“So many things are a matter of knowing whom to ask.” -Katherine Addison, The Angel of the Crows, p. 305
One of my favorite things about being in graduate school (and running away from graduate school to meet organizers, activists, librarians, gardeners, poets) is talking to so many different people who think so deeply from so many different perspectives.

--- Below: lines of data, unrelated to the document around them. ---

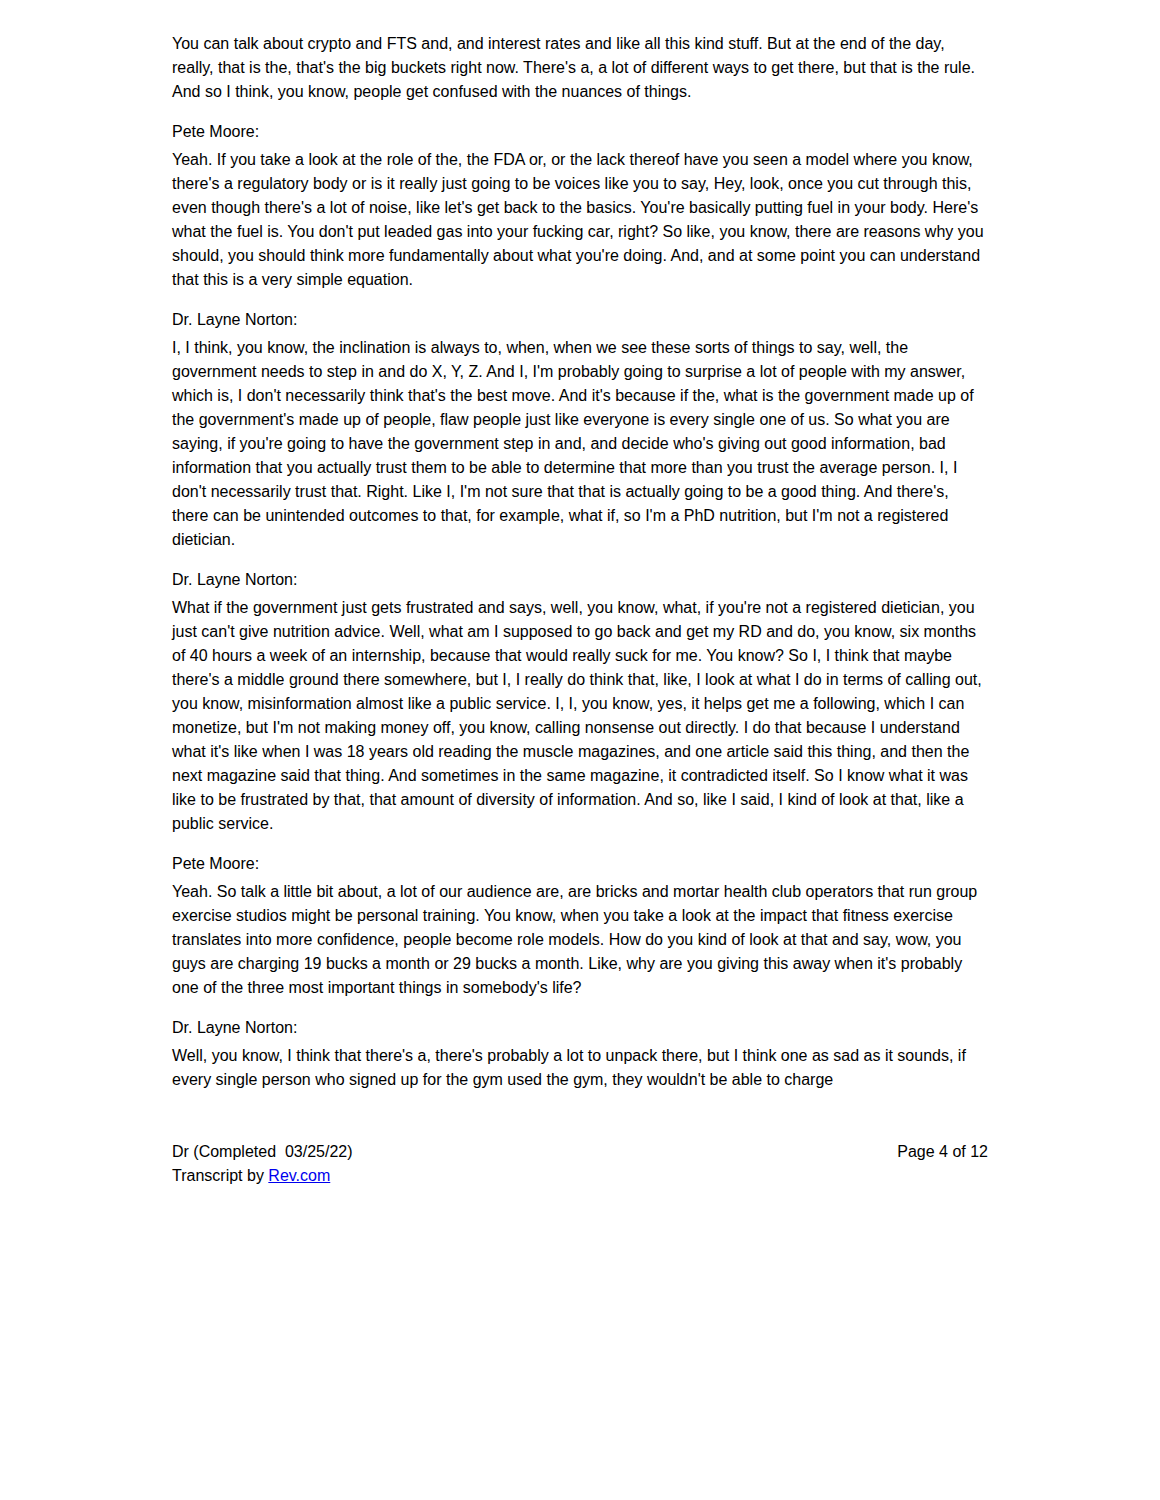You can talk about crypto and FTS and, and interest rates and like all this kind stuff. But at the end of the day, really, that is the, that's the big buckets right now. There's a, a lot of different ways to get there, but that is the rule. And so I think, you know, people get confused with the nuances of things.
Pete Moore:
Yeah. If you take a look at the role of the, the FDA or, or the lack thereof have you seen a model where you know, there's a regulatory body or is it really just going to be voices like you to say, Hey, look, once you cut through this, even though there's a lot of noise, like let's get back to the basics. You're basically putting fuel in your body. Here's what the fuel is. You don't put leaded gas into your fucking car, right? So like, you know, there are reasons why you should, you should think more fundamentally about what you're doing. And, and at some point you can understand that this is a very simple equation.
Dr. Layne Norton:
I, I think, you know, the inclination is always to, when, when we see these sorts of things to say, well, the government needs to step in and do X, Y, Z. And I, I'm probably going to surprise a lot of people with my answer, which is, I don't necessarily think that's the best move. And it's because if the, what is the government made up of the government's made up of people, flaw people just like everyone is every single one of us. So what you are saying, if you're going to have the government step in and, and decide who's giving out good information, bad information that you actually trust them to be able to determine that more than you trust the average person. I, I don't necessarily trust that. Right. Like I, I'm not sure that that is actually going to be a good thing. And there's, there can be unintended outcomes to that, for example, what if, so I'm a PhD nutrition, but I'm not a registered dietician.
Dr. Layne Norton:
What if the government just gets frustrated and says, well, you know, what, if you're not a registered dietician, you just can't give nutrition advice. Well, what am I supposed to go back and get my RD and do, you know, six months of 40 hours a week of an internship, because that would really suck for me. You know? So I, I think that maybe there's a middle ground there somewhere, but I, I really do think that, like, I look at what I do in terms of calling out, you know, misinformation almost like a public service. I, I, you know, yes, it helps get me a following, which I can monetize, but I'm not making money off, you know, calling nonsense out directly. I do that because I understand what it's like when I was 18 years old reading the muscle magazines, and one article said this thing, and then the next magazine said that thing. And sometimes in the same magazine, it contradicted itself. So I know what it was like to be frustrated by that, that amount of diversity of information. And so, like I said, I kind of look at that, like a public service.
Pete Moore:
Yeah. So talk a little bit about, a lot of our audience are, are bricks and mortar health club operators that run group exercise studios might be personal training. You know, when you take a look at the impact that fitness exercise translates into more confidence, people become role models. How do you kind of look at that and say, wow, you guys are charging 19 bucks a month or 29 bucks a month. Like, why are you giving this away when it's probably one of the three most important things in somebody's life?
Dr. Layne Norton:
Well, you know, I think that there's a, there's probably a lot to unpack there, but I think one as sad as it sounds, if every single person who signed up for the gym used the gym, they wouldn't be able to charge
Dr (Completed 03/25/22)
Transcript by Rev.com
Page 4 of 12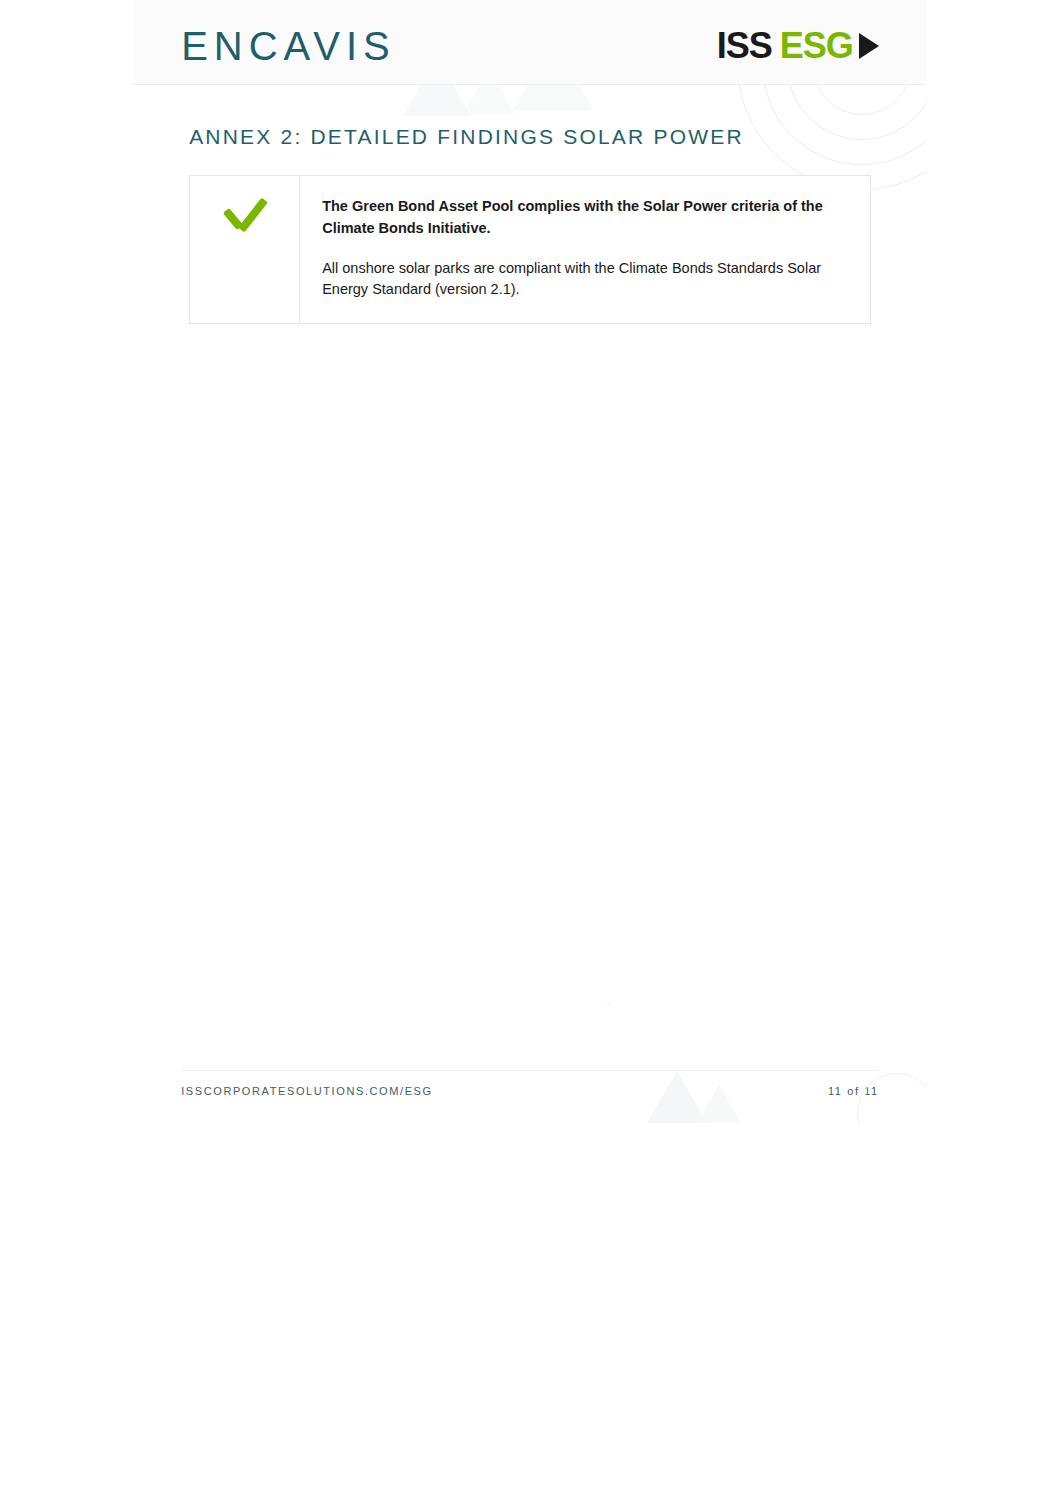ENCAVIS
ISS ESG
Annex 2: Detailed Findings Solar Power
The Green Bond Asset Pool complies with the Solar Power criteria of the Climate Bonds Initiative.
All onshore solar parks are compliant with the Climate Bonds Standards Solar Energy Standard (version 2.1).
ISSCORPORATESOLUTIONS.COM/ESG
11 of 11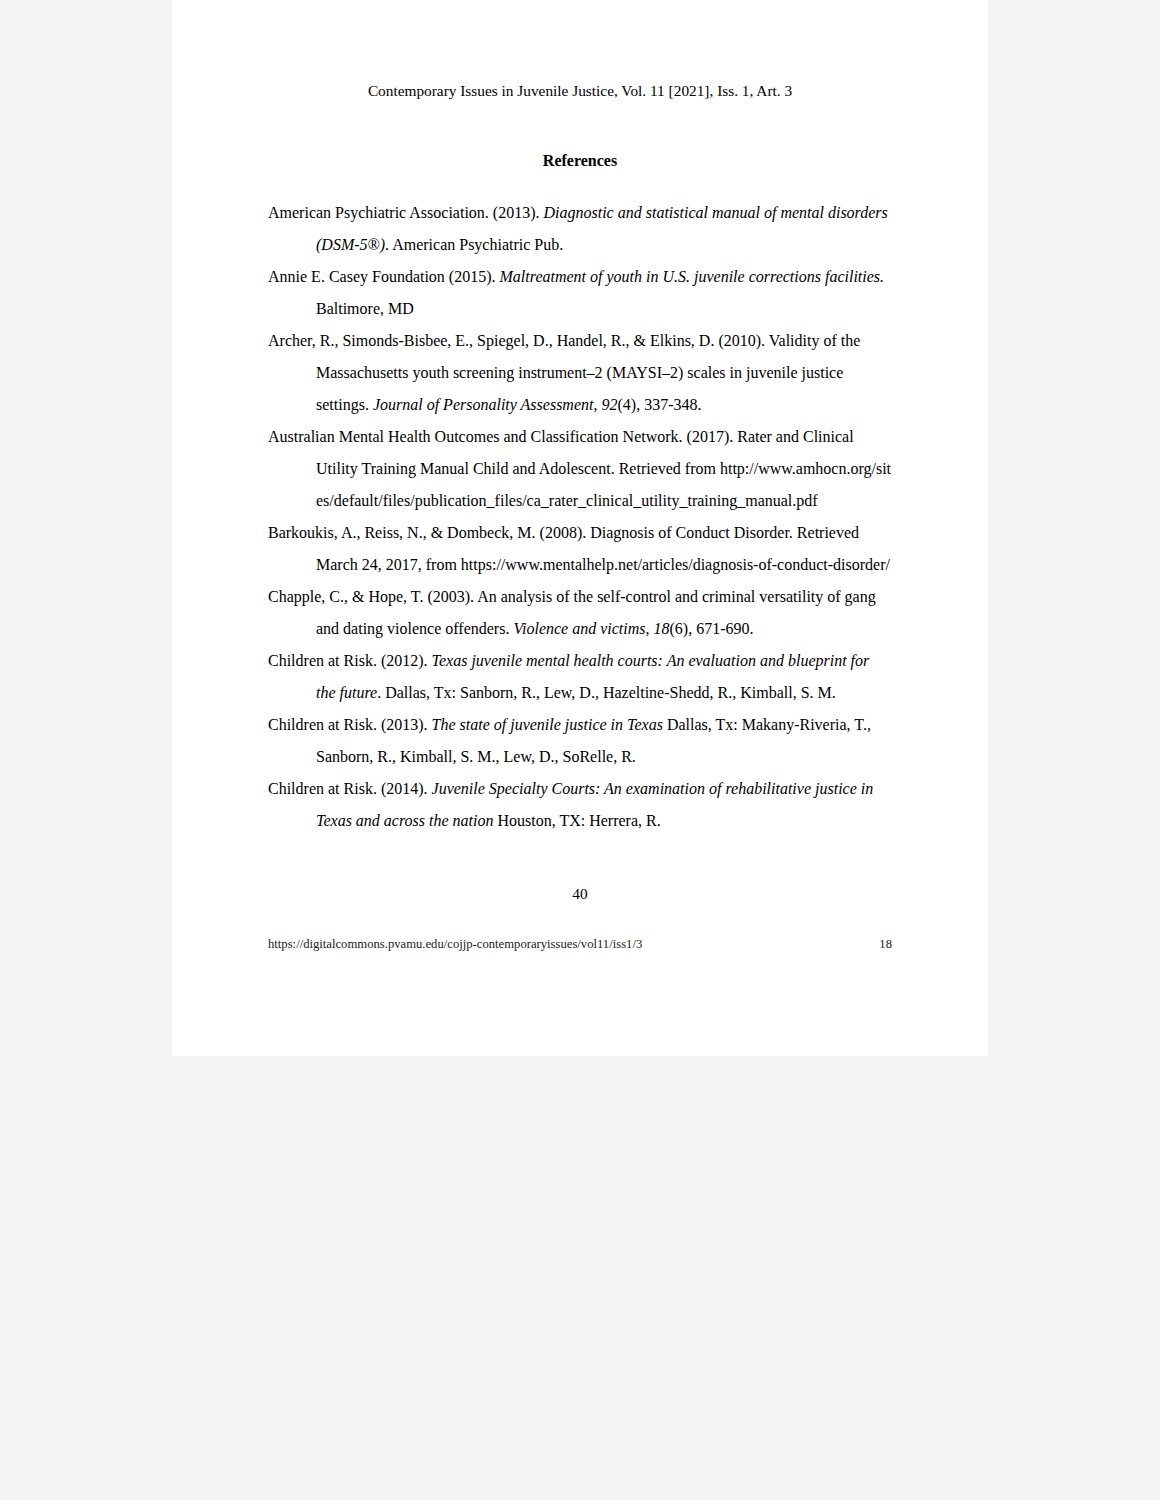Contemporary Issues in Juvenile Justice, Vol. 11 [2021], Iss. 1, Art. 3
References
American Psychiatric Association. (2013). Diagnostic and statistical manual of mental disorders (DSM-5®). American Psychiatric Pub.
Annie E. Casey Foundation (2015). Maltreatment of youth in U.S. juvenile corrections facilities. Baltimore, MD
Archer, R., Simonds-Bisbee, E., Spiegel, D., Handel, R., & Elkins, D. (2010). Validity of the Massachusetts youth screening instrument–2 (MAYSI–2) scales in juvenile justice settings. Journal of Personality Assessment, 92(4), 337-348.
Australian Mental Health Outcomes and Classification Network. (2017). Rater and Clinical Utility Training Manual Child and Adolescent. Retrieved from http://www.amhocn.org/sites/default/files/publication_files/ca_rater_clinical_utility_training_manual.pdf
Barkoukis, A., Reiss, N., & Dombeck, M. (2008). Diagnosis of Conduct Disorder. Retrieved March 24, 2017, from https://www.mentalhelp.net/articles/diagnosis-of-conduct-disorder/
Chapple, C., & Hope, T. (2003). An analysis of the self-control and criminal versatility of gang and dating violence offenders. Violence and victims, 18(6), 671-690.
Children at Risk. (2012). Texas juvenile mental health courts: An evaluation and blueprint for the future. Dallas, Tx: Sanborn, R., Lew, D., Hazeltine-Shedd, R., Kimball, S. M.
Children at Risk. (2013). The state of juvenile justice in Texas Dallas, Tx: Makany-Riveria, T., Sanborn, R., Kimball, S. M., Lew, D., SoRelle, R.
Children at Risk. (2014). Juvenile Specialty Courts: An examination of rehabilitative justice in Texas and across the nation Houston, TX: Herrera, R.
40
https://digitalcommons.pvamu.edu/cojjp-contemporaryissues/vol11/iss1/3 18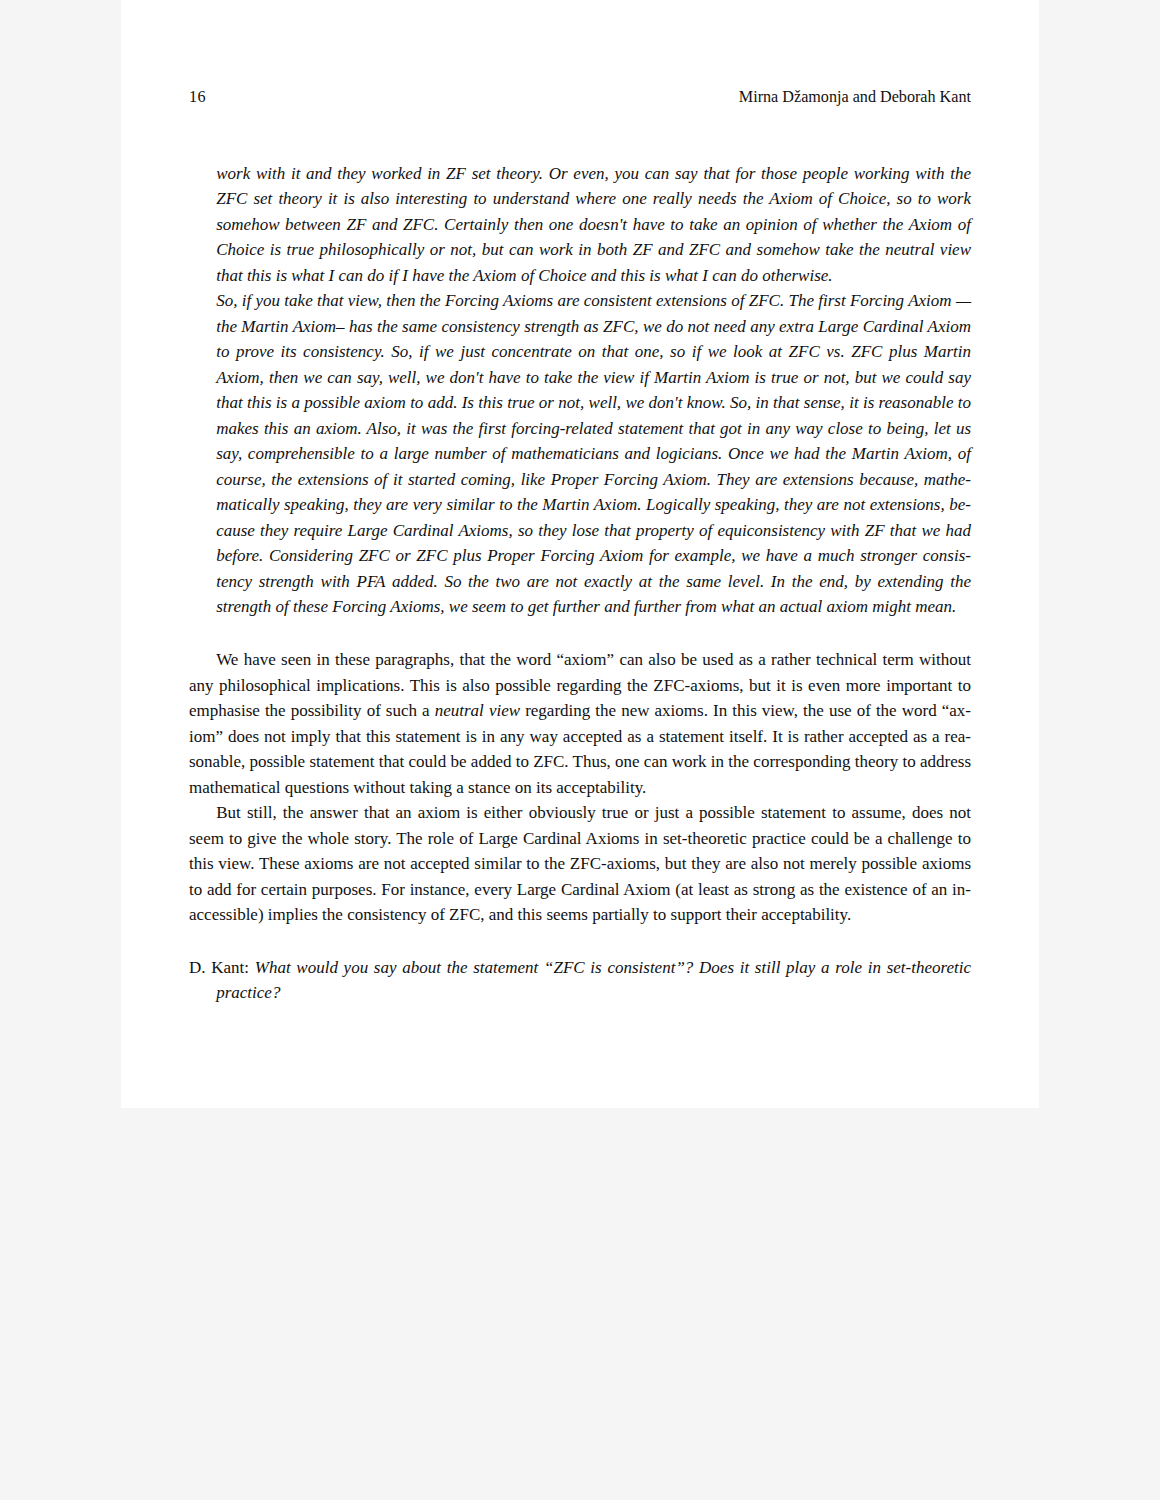16 Mirna Džamonja and Deborah Kant
work with it and they worked in ZF set theory. Or even, you can say that for those people working with the ZFC set theory it is also interesting to understand where one really needs the Axiom of Choice, so to work somehow between ZF and ZFC. Certainly then one doesn't have to take an opinion of whether the Axiom of Choice is true philosophically or not, but can work in both ZF and ZFC and somehow take the neutral view that this is what I can do if I have the Axiom of Choice and this is what I can do otherwise.
So, if you take that view, then the Forcing Axioms are consistent extensions of ZFC. The first Forcing Axiom —the Martin Axiom– has the same consistency strength as ZFC, we do not need any extra Large Cardinal Axiom to prove its consistency. So, if we just concentrate on that one, so if we look at ZFC vs. ZFC plus Martin Axiom, then we can say, well, we don't have to take the view if Martin Axiom is true or not, but we could say that this is a possible axiom to add. Is this true or not, well, we don't know. So, in that sense, it is reasonable to makes this an axiom. Also, it was the first forcing-related statement that got in any way close to being, let us say, comprehensible to a large number of mathematicians and logicians. Once we had the Martin Axiom, of course, the extensions of it started coming, like Proper Forcing Axiom. They are extensions because, mathematically speaking, they are very similar to the Martin Axiom. Logically speaking, they are not extensions, because they require Large Cardinal Axioms, so they lose that property of equiconsistency with ZF that we had before. Considering ZFC or ZFC plus Proper Forcing Axiom for example, we have a much stronger consistency strength with PFA added. So the two are not exactly at the same level. In the end, by extending the strength of these Forcing Axioms, we seem to get further and further from what an actual axiom might mean.
We have seen in these paragraphs, that the word “axiom” can also be used as a rather technical term without any philosophical implications. This is also possible regarding the ZFC-axioms, but it is even more important to emphasise the possibility of such a neutral view regarding the new axioms. In this view, the use of the word “axiom” does not imply that this statement is in any way accepted as a statement itself. It is rather accepted as a reasonable, possible statement that could be added to ZFC. Thus, one can work in the corresponding theory to address mathematical questions without taking a stance on its acceptability.
But still, the answer that an axiom is either obviously true or just a possible statement to assume, does not seem to give the whole story. The role of Large Cardinal Axioms in set-theoretic practice could be a challenge to this view. These axioms are not accepted similar to the ZFC-axioms, but they are also not merely possible axioms to add for certain purposes. For instance, every Large Cardinal Axiom (at least as strong as the existence of an inaccessible) implies the consistency of ZFC, and this seems partially to support their acceptability.
D. Kant: What would you say about the statement “ZFC is consistent”? Does it still play a role in set-theoretic practice?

I wonder if one of the reasons scholars/experts get a bad rep in the United States is that there’s this cultural assumption, this pressure, that an expert should see everything. Understanding everything. Like Sherlock in The Adventures of Sherlock Holmes or House in House MD or (yeah, deep cut) Vin Diesel’s Riddick in The Chronicles of Riddick. A bunch of wild unpredictable shit happens, and then Riddick says, totally seriously, “That was my plan.” In the movie we’re supposed to believe him. In real life someone told me “There’s no one stupider than someone smart and sure of himself and outside his understanding.” I believe that more than Riddick. I’ve met lawyers with the most bone-headed takes on linguistics. Linguists with the strangest misunderstandings of language teaching. The list goes on and on. I don’t mean that you can’t learn about linguistics by studying law. I’m sure you can. But anytime someone is sure that their perspective captures and overrides everything, I think back to Riddick.
So then there’s this delight. The delight of looking at a community garden and talking to an ecologist, and another time a farm organizer, and a gardener, and a birder, and an entomologist, and a local poet, and a painter, and people who are so much more than their one profession. Asking what they see. Sitting with it, and sharing our questions about what our eyes still hide from us.